Dataset:
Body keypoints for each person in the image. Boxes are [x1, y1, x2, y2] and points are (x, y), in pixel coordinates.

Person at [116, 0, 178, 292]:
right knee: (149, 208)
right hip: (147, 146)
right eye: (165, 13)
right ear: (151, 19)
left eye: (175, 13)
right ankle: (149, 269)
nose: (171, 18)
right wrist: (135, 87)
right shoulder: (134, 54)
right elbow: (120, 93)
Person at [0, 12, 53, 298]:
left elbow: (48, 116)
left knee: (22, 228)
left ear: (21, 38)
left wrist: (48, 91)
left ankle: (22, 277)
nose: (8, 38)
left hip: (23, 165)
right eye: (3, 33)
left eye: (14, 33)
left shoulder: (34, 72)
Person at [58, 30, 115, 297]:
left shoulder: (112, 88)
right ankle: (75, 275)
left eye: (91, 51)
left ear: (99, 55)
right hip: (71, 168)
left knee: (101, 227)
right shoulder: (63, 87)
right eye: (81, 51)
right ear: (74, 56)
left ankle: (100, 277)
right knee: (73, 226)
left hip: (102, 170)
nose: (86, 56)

What is needed:
Beginning with the line that contains "right ear: (151, 19)", set down every line through the end of the data without change.

Result for this task:
right ear: (151, 19)
left eye: (175, 13)
right ankle: (149, 269)
nose: (171, 18)
right wrist: (135, 87)
right shoulder: (134, 54)
right elbow: (120, 93)
Person at [0, 12, 53, 298]:
left elbow: (48, 116)
left knee: (22, 228)
left ear: (21, 38)
left wrist: (48, 91)
left ankle: (22, 277)
nose: (8, 38)
left hip: (23, 165)
right eye: (3, 33)
left eye: (14, 33)
left shoulder: (34, 72)
Person at [58, 30, 115, 297]:
left shoulder: (112, 88)
right ankle: (75, 275)
left eye: (91, 51)
left ear: (99, 55)
right hip: (71, 168)
left knee: (101, 227)
right shoulder: (63, 87)
right eye: (81, 51)
right ear: (74, 56)
left ankle: (100, 277)
right knee: (73, 226)
left hip: (102, 170)
nose: (86, 56)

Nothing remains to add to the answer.